Administrator Access¶
Administrator accounts can change plugins, themes, users, and site settings. Keep that role limited.
| User type | Suggested role |
|---|---|
| Site owner or technical maintainer | Administrator |
| Writer or editor | Editor or Author |
| SEO or content contractor | Editor, Author, or a plugin-specific role |
| Temporary developer | Administrator only while the work is active |
Plugins And Themes¶
Plugins and themes should be current, supported, and necessary.
| Item | Recommendation |
|---|---|
| Inactive plugins | Delete them unless they are intentionally kept for a short-term rollback. |
| Unused themes | Keep only the active theme and one current default WordPress theme. |
| Nulled plugins or themes | Do not use them. They often contain malware or backdoors. |
| Security plugins | Use one reputable security plugin, not several overlapping tools. |
Review plugin and theme management
The wp-toolkit hardening guide also includes WP-CLI commands for auditing administrator users, update status, registration settings, and file-editing configuration from SSH.
Disable File Editing¶
WordPress can edit theme and plugin files from the dashboard. Disabling that feature reduces damage if an administrator account is compromised.

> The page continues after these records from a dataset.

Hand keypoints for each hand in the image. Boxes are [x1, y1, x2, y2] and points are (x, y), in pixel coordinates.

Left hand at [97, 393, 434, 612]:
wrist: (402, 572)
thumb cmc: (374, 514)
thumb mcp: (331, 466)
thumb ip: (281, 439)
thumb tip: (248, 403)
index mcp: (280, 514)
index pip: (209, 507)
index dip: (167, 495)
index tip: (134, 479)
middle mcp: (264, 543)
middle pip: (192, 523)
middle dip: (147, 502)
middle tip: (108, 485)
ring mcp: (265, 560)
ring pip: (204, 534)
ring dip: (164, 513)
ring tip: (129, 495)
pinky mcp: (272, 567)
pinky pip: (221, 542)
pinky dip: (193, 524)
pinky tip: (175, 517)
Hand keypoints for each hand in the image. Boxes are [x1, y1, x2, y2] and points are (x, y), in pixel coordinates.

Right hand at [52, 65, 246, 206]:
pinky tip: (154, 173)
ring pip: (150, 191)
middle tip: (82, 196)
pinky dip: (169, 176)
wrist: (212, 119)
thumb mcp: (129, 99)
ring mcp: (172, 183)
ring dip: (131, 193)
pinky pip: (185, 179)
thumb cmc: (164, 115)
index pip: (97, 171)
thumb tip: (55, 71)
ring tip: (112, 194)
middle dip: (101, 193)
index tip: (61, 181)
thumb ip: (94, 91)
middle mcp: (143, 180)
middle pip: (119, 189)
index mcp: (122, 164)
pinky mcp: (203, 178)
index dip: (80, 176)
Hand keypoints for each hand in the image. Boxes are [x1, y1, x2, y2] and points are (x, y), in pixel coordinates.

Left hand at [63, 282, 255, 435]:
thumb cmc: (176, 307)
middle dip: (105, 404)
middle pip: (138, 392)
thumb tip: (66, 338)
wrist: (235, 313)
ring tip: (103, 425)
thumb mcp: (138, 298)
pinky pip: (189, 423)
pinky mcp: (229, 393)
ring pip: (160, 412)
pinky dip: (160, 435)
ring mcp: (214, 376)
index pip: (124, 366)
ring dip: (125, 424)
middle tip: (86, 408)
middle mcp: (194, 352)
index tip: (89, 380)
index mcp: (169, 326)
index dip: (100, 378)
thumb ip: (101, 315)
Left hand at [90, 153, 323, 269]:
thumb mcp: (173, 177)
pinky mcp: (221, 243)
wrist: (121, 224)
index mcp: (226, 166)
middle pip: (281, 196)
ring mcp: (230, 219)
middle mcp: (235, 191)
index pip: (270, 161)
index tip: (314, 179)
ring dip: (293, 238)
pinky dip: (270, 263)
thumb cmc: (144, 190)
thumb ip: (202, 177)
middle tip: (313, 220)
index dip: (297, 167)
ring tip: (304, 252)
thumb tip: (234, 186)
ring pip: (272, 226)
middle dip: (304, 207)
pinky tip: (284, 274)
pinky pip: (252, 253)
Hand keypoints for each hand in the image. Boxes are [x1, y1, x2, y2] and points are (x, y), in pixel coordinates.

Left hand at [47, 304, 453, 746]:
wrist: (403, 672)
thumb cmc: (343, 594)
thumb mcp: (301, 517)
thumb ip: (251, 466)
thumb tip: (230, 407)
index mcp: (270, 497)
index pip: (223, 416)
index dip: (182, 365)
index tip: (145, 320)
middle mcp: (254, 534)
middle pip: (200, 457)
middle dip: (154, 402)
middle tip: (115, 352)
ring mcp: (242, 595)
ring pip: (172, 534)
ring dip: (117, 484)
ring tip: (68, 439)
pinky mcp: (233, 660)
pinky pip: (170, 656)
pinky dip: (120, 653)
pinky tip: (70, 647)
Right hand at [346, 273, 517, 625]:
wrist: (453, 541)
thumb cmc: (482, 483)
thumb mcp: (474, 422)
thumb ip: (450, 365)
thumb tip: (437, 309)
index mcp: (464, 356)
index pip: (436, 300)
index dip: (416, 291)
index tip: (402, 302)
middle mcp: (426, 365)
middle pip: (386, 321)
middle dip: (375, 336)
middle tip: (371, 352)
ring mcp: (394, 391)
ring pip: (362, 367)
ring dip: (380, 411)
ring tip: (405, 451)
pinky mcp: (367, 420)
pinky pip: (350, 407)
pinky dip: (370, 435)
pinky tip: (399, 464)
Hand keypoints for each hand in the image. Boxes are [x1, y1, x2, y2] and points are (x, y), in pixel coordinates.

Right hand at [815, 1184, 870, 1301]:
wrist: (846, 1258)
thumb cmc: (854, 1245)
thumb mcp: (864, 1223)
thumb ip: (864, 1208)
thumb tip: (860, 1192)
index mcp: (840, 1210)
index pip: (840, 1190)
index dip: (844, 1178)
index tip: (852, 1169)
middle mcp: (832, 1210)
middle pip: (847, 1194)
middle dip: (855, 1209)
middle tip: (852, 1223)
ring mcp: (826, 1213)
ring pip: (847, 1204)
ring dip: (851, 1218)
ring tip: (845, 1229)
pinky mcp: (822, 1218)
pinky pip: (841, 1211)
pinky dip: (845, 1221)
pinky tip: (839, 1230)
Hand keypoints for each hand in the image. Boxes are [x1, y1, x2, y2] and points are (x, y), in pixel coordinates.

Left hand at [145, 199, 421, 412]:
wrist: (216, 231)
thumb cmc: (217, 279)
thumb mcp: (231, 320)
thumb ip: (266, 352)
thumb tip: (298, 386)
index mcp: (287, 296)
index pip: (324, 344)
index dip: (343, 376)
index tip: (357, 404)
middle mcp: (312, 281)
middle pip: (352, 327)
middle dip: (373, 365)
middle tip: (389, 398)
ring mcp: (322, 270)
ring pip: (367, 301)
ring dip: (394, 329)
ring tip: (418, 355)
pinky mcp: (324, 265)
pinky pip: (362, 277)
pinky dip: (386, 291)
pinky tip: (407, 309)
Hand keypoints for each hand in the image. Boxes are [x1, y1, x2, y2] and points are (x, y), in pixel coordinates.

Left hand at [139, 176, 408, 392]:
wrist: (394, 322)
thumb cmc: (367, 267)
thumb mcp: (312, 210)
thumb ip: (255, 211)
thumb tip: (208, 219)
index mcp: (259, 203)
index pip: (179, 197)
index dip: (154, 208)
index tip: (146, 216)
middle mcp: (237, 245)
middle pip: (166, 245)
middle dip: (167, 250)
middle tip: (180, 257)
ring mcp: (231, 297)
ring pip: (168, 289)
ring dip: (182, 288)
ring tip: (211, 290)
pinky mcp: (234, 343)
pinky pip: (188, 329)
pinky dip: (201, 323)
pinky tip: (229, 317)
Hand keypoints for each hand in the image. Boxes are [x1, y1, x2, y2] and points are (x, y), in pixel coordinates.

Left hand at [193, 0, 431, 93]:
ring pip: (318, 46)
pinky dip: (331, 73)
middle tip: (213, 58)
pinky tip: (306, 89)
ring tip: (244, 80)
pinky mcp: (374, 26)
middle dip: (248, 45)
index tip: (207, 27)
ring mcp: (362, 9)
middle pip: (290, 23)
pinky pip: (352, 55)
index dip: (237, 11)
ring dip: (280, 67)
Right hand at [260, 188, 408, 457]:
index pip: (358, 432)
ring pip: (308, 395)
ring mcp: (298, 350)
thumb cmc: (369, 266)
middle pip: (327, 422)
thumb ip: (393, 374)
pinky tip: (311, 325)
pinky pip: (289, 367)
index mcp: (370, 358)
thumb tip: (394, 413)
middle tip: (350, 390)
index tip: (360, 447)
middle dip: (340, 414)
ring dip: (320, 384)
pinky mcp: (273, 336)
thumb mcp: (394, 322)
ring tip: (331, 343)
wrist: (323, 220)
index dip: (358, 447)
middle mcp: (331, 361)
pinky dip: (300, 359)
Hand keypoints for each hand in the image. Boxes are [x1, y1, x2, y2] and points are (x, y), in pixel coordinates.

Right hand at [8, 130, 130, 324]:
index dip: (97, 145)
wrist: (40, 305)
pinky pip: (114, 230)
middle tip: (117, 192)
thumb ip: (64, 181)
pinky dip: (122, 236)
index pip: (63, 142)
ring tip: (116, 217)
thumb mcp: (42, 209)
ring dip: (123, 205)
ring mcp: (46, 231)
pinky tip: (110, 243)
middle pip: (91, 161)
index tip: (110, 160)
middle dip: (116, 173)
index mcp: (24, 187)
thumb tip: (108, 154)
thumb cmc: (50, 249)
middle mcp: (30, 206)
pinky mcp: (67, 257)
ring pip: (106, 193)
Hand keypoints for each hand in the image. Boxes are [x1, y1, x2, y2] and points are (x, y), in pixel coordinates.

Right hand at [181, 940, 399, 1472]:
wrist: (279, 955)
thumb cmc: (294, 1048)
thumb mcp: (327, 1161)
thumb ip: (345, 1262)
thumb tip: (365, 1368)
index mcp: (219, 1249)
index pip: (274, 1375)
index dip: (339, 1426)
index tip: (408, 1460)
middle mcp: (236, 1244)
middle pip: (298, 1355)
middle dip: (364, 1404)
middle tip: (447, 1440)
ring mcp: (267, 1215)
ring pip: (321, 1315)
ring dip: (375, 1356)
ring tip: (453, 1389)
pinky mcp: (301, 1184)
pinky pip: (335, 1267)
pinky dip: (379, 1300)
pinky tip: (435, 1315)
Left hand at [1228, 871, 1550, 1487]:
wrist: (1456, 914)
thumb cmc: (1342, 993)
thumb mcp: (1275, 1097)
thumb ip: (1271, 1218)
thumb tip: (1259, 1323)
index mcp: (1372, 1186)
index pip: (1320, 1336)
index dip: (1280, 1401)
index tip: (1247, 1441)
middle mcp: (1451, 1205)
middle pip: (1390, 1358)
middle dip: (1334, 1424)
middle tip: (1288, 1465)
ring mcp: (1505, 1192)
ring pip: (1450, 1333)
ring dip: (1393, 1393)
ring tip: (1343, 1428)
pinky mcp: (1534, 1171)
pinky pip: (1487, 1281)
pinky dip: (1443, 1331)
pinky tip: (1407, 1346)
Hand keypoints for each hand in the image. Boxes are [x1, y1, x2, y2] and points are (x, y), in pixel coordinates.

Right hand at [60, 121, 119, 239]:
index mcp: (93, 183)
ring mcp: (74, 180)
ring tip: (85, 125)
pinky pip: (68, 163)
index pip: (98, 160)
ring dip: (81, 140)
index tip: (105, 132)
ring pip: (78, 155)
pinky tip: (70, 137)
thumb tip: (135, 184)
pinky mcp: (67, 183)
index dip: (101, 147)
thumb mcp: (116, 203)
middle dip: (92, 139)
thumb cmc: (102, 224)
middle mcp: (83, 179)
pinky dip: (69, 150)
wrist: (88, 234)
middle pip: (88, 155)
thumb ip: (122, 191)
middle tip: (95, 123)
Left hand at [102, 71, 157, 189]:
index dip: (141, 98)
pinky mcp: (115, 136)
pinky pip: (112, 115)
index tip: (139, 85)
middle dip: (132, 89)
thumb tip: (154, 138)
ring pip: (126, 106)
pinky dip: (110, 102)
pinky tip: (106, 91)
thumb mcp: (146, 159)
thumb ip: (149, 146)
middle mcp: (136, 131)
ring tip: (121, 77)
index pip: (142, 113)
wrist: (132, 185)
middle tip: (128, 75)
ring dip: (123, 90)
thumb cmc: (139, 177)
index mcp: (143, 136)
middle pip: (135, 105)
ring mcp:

Add this to wp-config.php above the line that says to stop editing:
define('DISALLOW_FILE_EDIT', true);
Or set it from the WordPress document root with WP-CLI:
wp config set DISALLOW_FILE_EDIT true --raw
Disable Public Registration If You Do Not Need It¶
Most WordPress sites do not need public user registration. If spam accounts are appearing, disable registration.
Disable WordPress user registration
If You Suspect A Compromise¶
- Take a backup before deleting evidence.
- Change WordPress administrator passwords.
- Change cPanel, FTP, database, and email passwords if they may be exposed.
- Review administrator users, plugins, themes, and recent file changes.
- Contact Fused if you need help restoring from backup or reviewing the account.
Do not keep working from a compromised browser or device
If credentials may have been stolen from a computer, secure that device and change passwords from a different trusted device.